TEXT BLOCK:
###

High school seniors across the country are dealing with missed proms, senior events, and graduation, but Boston Arts Academy (BAA) is doing something special for the class of 2020 to make the end of their socially distanced senior ear a little brighter.
As the only public arts high school in Massachusetts, BAA typically gives its graduating seniors a chance to perform in senior recitals and show off their talents at graduation, which just won’t be the same this year due to the coronavirus pandemic.
That’s why the Boston Arts Academy Foundation launched a fundraising campaign to support the Class of 2020, called “103 Reasons to Give,” in honor of BAA’s 103 graduating seniors.
The campaign goal is to raise $200,000 by June 12, and launched May 2 with a virtual kick-off event. Additionally, BAA Foundation’s annual celebration, BAA Honors, has been postponed, delaying a goal of raising $1.5 million.
“I know that so many seniors are losing so many rites of passage,” Denella Clark, president of the BAA Foundation, said. She said that BAA has some of the most “creative” and “collaborative” students, and because of the pandemic, people are unable to come and see all of their hard work come to fruition.
“BAA has some of the most vulnerable students,” Clark said. “So many of these kids come from low income backgrounds.” She added that 96 percent of the Class of 2020 has been accepted to college, and this campaign can help many of them pay for deposits.

###

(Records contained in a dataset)
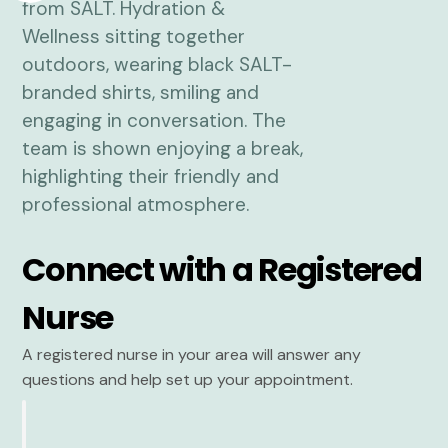
Connect with a Registered
Nurse
A registered nurse in your area will answer any
questions and help set up your appointment.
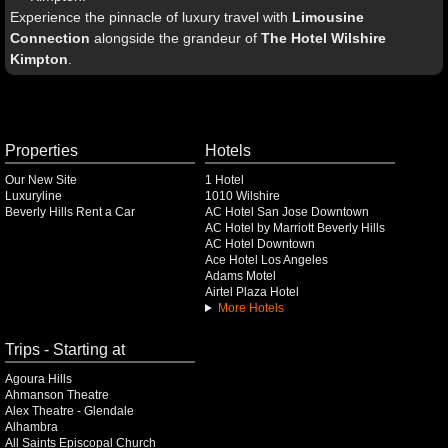
Experience the pinnacle of luxury travel with
Limousine
Connection
alongside the grandeur of
The Hotel Wilshire
Kimpton
.
Properties
Hotels
Our New Site
1 Hotel
Luxuryline
1010 Wilshire
Beverly Hills Rent a Car
AC Hotel San Jose Downtown
AC Hotel by Marriott Beverly Hills
AC Hotel Downtown
Ace Hotel Los Angeles
Adams Motel
Airtel Plaza Hotel
More Hotels
Trips - Starting at
Agoura Hills
Ahmanson Theatre
Alex Theatre - Glendale
Alhambra
All Saints Episcopal Church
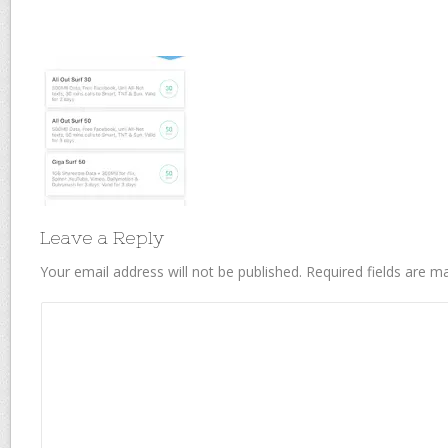
Leave a Reply
Your email address will not be published.
Required fields are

###

TASKS TO CARRY OUT:
A) List the things the Boston Arts Academy article's opening sentence says high school seniors across the country are missing.
B) Please pick up the Boston Arts Academy article right after its final sentence and continue it.

RESPONSES BY TASK:
A)
- Proms
- Senior events
- Graduation

B)
So far, nearly $170,000 has been raised for the campaign.
“To think that these kids were just going to leave and not be celebrated, for me and our headmaster, Anne Clark, it was critically important that they know how proud we are of them and how much we love them and that we give to them through this campaign,” Denella Clark said.
The funds from the campaign will ensure that each student receives a yearbook, a care package valued at $500, and every student will be able to participate in a virtual graduation on June 8.
The remainder of the money will be given out as scholarships based on need.
“Our hope also is, in the fall, to have some sort of prom,” Clark said, which is currently scheduled for the Friday after Thanksgiving.
At the virtual graduation, Mayor Walsh and Congresswoman Ayanna Pressley are slated to speak, as well as a keynote address from Academy Award winning costume designer Ruth Carter. Students will also still be able to do live performances as they would at an in-person ceremony.
Though students are upset, many are making the best of the situation and using technology to their advantage while socially distancing.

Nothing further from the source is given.